Challenges.
- A) Reproduce the portion of the case summary below word for word, starting at "Christine Rudge and" and ending at "by the defendant.".
- B) For each statement, say yes or no according to whether it agrees with the case summary below, and quote the words of the summary that decide it: (i) the conditions of employment claimed by the plaintiffs had their origin in the Motor Vehicle Repair Industry Council, Public Service Agreement 1994; (ii) the 2007 assurance was given as part of the settlement of proceedings in the Supreme Court; (iii) the Department's offer did not identify the affected employees by name.

Rudge v The Crown in the right of the State of New South Wales acting through the Secretary of the Department of Customer Service;   

Wynn v The Crown in the right of the State of New South Wales acting through the Secretary of the Department of Customer Service [2020] NSWSC  1422 (15 October 2020)  

This case involves the plaintiffs alleging that the department is still bound by the now-expired agreement entitling them to private use of a motor vehicle which the department denies them.  

Facts:  

Christine Rudge and William Wynn (the plaintiffs) have each brought proceedings against the Crown (the defendant) claiming relief concerning their entitlements as employees. In substance, the plaintiffs claim that the defendant is bound, as long as they occupy their current positions, to provide them with certain conditions of employment which had their origin in the now-expired Motor Vehicle Repair Industry Council, Public Service Agreement 1994 (the Enterprise Agreement). The most significant of those conditions is the provision of a motor vehicle for their private use, the costs associated with which were met by the defendant.  

The defendant, opposed the plaintiffs’ claims for relief, maintaining that it was not contractually bound by an assurance it gave to the plaintiffs to that effect in 2007 as part of the settlement of proceedings in the Industrial Relations Commission (IRC). He contended that the plaintiffs’ contracts of employment were not, and did not become, unfair.   

Issue: Is the defendant still bound by the to provide the plaintiffs with the conditions of employment found in the now-expired agreement as long as the plaintiffs occupy their current positions?  

Held:  

The language of the Department’s offer in 2007 connotes an intention to create legal relations, at least in so far as it purports to give “assurances” to the affected employees. It is couched in precise language as to what is to happen in particular events, including, if the Department is restructured (which gave rise to the words, “or its successor”) or if one of the affected employees ceases to occupy the substantive position of inspector. It is, in the court’s view, highly significant that the offer lists the affected employees by name and position and confirms that the assurances are made to each of them. Further, the letter adopts wording which is commonly used in legally binding documents to prescribe the length of time during which the assurance will be binding (“while ever the above-named officers occupy Inspector positions at grades equivalent to their current substantive positions within the [Authority] or the proposed Motor Industry Branch or its successor”).

Dataset excerpts.
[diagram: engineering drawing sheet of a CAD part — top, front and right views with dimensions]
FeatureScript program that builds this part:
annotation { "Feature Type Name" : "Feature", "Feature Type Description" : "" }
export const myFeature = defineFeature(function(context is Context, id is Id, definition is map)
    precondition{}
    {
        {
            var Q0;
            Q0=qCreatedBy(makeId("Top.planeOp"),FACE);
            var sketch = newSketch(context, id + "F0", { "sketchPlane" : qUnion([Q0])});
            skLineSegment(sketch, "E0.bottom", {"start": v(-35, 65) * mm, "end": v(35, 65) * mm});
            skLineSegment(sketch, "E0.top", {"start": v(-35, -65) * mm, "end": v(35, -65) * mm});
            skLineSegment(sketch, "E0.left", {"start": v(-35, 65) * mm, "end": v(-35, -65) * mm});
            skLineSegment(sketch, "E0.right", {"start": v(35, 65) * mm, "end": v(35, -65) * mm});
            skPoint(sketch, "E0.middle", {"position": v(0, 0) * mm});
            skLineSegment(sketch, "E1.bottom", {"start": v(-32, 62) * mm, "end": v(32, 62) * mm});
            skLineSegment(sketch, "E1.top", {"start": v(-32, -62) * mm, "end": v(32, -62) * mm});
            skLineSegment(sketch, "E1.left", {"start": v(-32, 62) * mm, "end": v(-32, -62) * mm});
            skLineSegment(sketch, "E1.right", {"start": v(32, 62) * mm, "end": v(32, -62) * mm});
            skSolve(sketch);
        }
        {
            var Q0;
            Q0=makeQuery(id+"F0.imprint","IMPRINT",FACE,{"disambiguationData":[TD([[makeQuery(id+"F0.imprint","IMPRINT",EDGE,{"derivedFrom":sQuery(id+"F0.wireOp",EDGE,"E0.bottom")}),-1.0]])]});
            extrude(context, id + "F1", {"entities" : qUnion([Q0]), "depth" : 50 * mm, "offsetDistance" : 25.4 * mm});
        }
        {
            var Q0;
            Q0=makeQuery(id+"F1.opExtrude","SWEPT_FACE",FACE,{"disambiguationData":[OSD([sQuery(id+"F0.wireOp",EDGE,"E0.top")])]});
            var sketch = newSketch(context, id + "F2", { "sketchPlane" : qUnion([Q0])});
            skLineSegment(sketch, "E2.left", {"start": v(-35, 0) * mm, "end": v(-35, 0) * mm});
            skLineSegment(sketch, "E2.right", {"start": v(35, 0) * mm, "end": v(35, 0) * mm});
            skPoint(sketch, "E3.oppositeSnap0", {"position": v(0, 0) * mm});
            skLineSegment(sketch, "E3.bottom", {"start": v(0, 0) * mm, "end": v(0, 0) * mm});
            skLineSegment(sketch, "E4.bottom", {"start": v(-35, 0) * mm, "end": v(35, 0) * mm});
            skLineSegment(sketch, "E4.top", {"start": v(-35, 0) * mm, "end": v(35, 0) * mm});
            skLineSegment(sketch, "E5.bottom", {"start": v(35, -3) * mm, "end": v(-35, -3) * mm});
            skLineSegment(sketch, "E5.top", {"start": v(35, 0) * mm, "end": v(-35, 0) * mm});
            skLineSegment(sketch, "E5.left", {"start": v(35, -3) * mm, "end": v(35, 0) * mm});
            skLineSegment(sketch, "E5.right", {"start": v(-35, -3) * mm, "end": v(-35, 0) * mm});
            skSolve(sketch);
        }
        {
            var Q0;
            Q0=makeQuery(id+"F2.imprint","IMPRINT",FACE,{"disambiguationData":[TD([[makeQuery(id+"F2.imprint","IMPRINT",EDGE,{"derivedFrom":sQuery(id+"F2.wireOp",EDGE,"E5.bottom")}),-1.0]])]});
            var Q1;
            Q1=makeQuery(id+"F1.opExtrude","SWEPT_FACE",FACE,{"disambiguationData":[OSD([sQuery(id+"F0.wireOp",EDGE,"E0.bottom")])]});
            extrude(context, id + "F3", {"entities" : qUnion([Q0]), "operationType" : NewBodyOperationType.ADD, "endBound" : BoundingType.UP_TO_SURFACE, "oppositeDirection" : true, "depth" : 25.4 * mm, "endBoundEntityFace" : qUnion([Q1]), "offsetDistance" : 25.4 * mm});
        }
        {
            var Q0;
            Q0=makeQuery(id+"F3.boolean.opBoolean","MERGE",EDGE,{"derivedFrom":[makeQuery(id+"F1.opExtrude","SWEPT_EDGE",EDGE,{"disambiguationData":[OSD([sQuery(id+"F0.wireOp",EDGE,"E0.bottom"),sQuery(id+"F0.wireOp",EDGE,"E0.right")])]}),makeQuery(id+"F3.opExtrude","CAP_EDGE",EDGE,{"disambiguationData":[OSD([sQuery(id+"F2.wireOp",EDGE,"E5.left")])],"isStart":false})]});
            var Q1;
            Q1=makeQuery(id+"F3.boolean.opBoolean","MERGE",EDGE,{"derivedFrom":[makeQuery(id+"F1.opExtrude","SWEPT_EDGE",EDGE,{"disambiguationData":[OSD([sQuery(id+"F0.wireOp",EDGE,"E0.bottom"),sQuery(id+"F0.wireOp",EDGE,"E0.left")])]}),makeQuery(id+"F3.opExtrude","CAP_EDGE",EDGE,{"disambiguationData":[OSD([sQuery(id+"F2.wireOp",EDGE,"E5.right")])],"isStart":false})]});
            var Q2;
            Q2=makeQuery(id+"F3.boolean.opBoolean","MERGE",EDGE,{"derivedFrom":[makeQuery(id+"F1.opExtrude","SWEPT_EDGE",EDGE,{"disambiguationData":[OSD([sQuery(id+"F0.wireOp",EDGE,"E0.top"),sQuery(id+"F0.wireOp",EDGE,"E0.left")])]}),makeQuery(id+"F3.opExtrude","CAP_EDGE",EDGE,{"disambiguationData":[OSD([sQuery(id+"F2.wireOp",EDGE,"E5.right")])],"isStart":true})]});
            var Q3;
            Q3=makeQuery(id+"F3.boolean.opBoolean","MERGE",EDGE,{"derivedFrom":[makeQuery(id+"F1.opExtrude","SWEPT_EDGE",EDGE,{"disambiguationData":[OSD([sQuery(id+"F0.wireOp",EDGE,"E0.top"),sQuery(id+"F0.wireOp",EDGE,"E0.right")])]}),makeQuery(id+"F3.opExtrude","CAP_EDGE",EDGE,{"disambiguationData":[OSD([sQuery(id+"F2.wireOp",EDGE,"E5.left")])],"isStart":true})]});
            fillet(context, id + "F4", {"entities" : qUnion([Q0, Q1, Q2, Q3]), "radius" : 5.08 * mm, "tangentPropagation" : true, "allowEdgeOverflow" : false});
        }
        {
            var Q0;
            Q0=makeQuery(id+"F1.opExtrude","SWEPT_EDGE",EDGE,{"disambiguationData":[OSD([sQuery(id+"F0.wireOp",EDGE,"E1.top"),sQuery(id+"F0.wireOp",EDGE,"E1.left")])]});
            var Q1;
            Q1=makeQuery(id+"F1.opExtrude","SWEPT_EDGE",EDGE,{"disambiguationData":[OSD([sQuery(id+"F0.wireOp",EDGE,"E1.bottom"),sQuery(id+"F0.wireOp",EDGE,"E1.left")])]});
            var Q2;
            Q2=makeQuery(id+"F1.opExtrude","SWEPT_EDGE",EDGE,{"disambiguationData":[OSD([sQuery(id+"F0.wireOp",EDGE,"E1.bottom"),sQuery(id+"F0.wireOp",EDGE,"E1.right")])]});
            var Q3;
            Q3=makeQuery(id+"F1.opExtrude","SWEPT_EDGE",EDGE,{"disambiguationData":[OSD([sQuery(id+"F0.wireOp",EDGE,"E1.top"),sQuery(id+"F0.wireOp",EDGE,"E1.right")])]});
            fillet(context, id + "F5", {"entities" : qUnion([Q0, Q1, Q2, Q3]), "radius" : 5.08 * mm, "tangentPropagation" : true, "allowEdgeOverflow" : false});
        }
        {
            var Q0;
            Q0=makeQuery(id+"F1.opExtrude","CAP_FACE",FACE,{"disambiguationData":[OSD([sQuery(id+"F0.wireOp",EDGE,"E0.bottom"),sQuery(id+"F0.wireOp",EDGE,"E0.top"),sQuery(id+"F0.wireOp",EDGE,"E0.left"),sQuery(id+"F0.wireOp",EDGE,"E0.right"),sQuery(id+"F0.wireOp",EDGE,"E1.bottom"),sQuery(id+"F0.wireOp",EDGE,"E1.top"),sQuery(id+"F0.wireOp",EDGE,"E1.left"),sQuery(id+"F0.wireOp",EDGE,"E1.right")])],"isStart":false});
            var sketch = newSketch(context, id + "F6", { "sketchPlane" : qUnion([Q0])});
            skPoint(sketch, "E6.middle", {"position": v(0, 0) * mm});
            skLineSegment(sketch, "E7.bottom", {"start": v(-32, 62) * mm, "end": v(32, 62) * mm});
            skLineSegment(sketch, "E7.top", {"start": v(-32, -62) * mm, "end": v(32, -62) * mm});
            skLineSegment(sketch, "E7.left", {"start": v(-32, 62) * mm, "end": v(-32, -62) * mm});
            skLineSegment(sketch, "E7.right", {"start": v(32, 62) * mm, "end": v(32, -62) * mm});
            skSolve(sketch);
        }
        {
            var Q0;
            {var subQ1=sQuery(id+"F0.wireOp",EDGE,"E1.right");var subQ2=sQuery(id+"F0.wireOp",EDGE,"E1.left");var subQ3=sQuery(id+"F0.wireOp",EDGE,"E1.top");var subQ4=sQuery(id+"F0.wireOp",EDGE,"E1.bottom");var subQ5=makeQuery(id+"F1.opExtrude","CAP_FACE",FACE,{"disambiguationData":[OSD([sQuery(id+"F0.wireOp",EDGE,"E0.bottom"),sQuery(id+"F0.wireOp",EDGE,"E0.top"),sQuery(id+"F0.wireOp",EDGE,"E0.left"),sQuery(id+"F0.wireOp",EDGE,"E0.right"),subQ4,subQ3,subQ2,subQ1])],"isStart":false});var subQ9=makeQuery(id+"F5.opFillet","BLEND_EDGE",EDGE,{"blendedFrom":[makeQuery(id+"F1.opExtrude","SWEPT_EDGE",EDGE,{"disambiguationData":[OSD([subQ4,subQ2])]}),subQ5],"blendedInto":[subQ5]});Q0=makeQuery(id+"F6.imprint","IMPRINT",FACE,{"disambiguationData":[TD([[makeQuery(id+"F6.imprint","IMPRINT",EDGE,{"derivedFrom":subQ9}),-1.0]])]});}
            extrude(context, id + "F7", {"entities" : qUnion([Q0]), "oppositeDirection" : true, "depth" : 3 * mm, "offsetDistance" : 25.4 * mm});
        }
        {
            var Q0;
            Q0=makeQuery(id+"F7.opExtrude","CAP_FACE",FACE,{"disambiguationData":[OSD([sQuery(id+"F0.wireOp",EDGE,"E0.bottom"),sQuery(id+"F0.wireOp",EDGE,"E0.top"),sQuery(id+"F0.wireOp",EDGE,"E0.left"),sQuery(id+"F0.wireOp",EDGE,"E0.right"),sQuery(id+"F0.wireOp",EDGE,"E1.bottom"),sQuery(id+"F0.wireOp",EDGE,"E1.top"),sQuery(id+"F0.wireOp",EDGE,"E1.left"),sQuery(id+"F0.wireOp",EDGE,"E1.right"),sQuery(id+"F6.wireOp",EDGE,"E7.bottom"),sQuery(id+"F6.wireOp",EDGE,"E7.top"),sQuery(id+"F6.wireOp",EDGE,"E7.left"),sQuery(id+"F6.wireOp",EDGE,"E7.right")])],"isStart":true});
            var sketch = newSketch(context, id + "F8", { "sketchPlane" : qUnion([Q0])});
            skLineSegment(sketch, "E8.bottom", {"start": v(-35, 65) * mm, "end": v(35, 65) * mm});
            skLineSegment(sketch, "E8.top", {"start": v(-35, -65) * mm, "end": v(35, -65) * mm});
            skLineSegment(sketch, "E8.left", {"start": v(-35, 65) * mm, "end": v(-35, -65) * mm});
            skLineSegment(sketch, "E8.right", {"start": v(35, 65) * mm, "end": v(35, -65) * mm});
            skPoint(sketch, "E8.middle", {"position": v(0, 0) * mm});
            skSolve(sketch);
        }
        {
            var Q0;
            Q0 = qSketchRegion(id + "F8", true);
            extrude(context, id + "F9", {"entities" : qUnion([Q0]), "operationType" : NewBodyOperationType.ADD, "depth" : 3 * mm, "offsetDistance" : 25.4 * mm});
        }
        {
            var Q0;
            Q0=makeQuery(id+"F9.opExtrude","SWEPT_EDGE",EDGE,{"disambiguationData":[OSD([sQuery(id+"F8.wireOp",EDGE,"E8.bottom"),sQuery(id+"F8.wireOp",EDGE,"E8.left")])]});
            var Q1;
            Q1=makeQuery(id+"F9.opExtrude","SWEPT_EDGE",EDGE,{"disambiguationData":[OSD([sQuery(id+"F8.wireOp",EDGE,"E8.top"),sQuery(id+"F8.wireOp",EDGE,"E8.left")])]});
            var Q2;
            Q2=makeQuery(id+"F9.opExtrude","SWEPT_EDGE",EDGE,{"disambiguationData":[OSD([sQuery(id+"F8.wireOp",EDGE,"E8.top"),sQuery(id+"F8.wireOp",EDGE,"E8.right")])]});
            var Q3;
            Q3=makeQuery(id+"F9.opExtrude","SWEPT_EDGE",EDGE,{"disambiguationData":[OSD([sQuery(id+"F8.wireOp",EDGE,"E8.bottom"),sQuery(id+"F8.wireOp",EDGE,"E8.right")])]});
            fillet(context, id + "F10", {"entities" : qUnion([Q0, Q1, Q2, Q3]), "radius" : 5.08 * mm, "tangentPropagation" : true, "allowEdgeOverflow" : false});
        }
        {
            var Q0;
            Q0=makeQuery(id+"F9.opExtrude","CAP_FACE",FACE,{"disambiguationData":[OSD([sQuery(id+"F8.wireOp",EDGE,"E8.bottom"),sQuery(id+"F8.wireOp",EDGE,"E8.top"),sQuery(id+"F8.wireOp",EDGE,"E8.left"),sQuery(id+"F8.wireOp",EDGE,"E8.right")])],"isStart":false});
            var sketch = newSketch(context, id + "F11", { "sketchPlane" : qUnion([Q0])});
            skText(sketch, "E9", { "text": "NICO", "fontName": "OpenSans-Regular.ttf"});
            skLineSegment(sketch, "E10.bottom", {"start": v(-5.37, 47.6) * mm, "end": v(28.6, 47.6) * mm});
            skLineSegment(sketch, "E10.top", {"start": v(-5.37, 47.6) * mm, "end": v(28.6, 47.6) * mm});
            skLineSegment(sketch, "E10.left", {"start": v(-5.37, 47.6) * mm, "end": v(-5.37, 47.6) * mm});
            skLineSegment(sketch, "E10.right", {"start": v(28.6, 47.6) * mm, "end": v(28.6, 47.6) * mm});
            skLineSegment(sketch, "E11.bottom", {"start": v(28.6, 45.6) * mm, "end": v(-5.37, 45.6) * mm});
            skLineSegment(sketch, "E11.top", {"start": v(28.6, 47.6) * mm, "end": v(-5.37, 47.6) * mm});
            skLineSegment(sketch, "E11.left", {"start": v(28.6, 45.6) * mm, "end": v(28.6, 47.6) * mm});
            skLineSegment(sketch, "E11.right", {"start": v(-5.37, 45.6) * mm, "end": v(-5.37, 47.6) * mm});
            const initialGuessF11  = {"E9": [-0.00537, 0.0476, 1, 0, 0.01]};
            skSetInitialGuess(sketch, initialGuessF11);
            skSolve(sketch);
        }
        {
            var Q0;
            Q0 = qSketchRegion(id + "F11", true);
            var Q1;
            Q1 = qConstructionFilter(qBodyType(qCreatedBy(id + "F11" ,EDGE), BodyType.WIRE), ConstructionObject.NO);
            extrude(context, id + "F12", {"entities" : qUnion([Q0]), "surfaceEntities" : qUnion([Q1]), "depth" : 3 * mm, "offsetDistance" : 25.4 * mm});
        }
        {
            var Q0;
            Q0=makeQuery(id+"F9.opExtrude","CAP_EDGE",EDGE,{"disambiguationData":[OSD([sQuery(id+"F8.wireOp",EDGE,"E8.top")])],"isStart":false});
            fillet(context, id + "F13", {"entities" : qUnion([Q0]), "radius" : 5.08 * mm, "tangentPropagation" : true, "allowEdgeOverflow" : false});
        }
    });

Responses per task.
- A)
Christine Rudge and William Wynn (the plaintiffs) have each brought proceedings against the Crown (the defendant) claiming relief concerning their entitlements as employees. In substance, the plaintiffs claim that the defendant is bound, as long as they occupy their current positions, to provide them with certain conditions of employment which had their origin in the now-expired Motor Vehicle Repair Industry Council, Public Service Agreement 1994 (the Enterprise Agreement). The most significant of those conditions is the provision of a motor vehicle for their private use, the costs associated with which were met by the defendant.

- B)
(i) Yes: "had their origin in the now-expired Motor Vehicle Repair Industry Council, Public Service Agreement 1994 (the Enterprise Agreement)."
(ii) No: "as part of the settlement of proceedings in the Industrial Relations Commission (IRC)."
(iii) No: "the offer lists the affected employees by name and position and confirms that the assurances are made to each of them."